EXERCISE DIRECTIONS: Reproduce verbatim the section of the Albert W. Fuller text below that begins with the words "- 1882 - Charles" and ends with the words "- Demolished.".

SOURCE TEXT:
========================================================================
Albert W. Fuller (1854-1934) was an American architect practicing in Albany, New York.

==Life and career==
Fuller was born in the town of Clinton, New York. From 1873 to 1879 he trained as a draftsman in the office of Albany architects Ogden & Wright. He then opened his own office. In 1883 he formed a partnership with William A. Wheeler, a native Albanian who had studied under Boston architects. This firm lasted until 1897. He practiced alone until 1900, when he formed a partnership with William B. Pitcher (1864–1921), a former draftsman of Fuller's. The firm was incorporated in January 1906, and Pitcher retired in 1909, due to poor health. Fuller then established a partnership with William P. Robinson.

The firm lasted until 1934, with Fuller's death. Fuller died in his office, while resting from his work. His death was attributed to heart disease.

==Architectural works==

===Albert W. Fuller, 1879–1883===
- 1881 - George W. van Slyke House, 756 Madison Avenue, Albany, New York
- 1882 - Albany County Bank Building, 6 South Pearl Street, Albany, New York
  - Demolished in 1927.
- 1882 - Charles B. Kountze House, 225 East 16th Avenue, Denver, Colorado
  - Demolished in 1963.
- 1883 - Albany Safe Deposit and Storage Building, 60 Maiden Lane, Albany, New York
  - Demolished.
========================================================================
[Stored data entries]
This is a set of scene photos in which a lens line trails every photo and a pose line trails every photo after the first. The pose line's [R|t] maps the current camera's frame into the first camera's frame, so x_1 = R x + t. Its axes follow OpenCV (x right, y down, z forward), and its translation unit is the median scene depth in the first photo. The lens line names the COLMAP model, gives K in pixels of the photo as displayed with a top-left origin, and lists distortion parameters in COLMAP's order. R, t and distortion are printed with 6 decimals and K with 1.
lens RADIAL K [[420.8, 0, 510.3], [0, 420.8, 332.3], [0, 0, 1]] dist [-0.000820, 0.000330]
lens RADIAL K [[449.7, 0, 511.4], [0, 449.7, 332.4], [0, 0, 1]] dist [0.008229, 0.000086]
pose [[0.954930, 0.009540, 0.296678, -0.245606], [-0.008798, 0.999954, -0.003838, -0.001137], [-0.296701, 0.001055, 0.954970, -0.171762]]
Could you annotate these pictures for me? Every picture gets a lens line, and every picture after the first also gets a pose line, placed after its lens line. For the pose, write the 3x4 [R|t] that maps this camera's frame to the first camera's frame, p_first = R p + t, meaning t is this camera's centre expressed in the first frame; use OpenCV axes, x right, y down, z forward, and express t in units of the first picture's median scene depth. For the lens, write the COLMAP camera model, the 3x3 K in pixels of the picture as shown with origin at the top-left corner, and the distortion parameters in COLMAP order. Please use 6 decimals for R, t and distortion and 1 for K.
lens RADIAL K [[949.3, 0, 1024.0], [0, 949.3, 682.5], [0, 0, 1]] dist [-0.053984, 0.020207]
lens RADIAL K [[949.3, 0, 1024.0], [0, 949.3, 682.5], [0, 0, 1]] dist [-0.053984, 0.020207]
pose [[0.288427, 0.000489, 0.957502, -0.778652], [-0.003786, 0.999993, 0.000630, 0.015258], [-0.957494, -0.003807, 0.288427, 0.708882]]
========================================================================
YOUR RESPONSE:
- 1882 - Charles B. Kountze House, 225 East 16th Avenue, Denver, Colorado
  - Demolished in 1963.
- 1883 - Albany Safe Deposit and Storage Building, 60 Maiden Lane, Albany, New York
  - Demolished.